Bloomberg cites people familiar with the matter who say that AT&T Inc. (NYSE: T) is now in advanced talks with DirecTV Group Inc. (NYSE: DTV) about the deal. Under the plan being discussed, Bloomberg says, DirecTV management would continue to run the satellite service as a unit of AT&T. In addition, current DirecTV CEO Mike White would retire after 2015.
If the deal is actually sealed, it would create a huge phone/satellite/broadband monolith in the Americas, particularly in the US. In the pay-TV market alone, the new company would have more than 43 million video subscribers, including about 26 million in the US and the rest in Central and South America.

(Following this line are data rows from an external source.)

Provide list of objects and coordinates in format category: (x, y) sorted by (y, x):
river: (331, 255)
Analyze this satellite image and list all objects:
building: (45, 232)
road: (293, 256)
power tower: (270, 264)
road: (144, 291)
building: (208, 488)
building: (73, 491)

AT&T would also be scooping DirecTV out of the clutches of number two satellite TV player Dish Network LLC (Nasdaq: DISH), which has long craved to merge with DirecTV. Dish Chairman and Co-Founder Charlie Ergen has had his eye on DirecTV for years. (See Dish CEO: DirecTV Merger Possible.)
Of course, any deal struck by the two companies would be subject to big-time regulatory scrutiny by both the Antitrust Division of the U.S. Department of Justice and Federal Communications Commission (FCC) , which are already gearing up to consider the proposed acquisition of Time Warner Cable Inc. (NYSE: TWC) by Comcast Corp. (Nasdaq: CMCSA, CMCSK).
DirecTV's stock was buoyed by the M&A chatter, surging $5.29 (or about 6%) to $92.45 in after-hours trading on Monday evening. AT&T's share price dipped 6 cents to $36.51.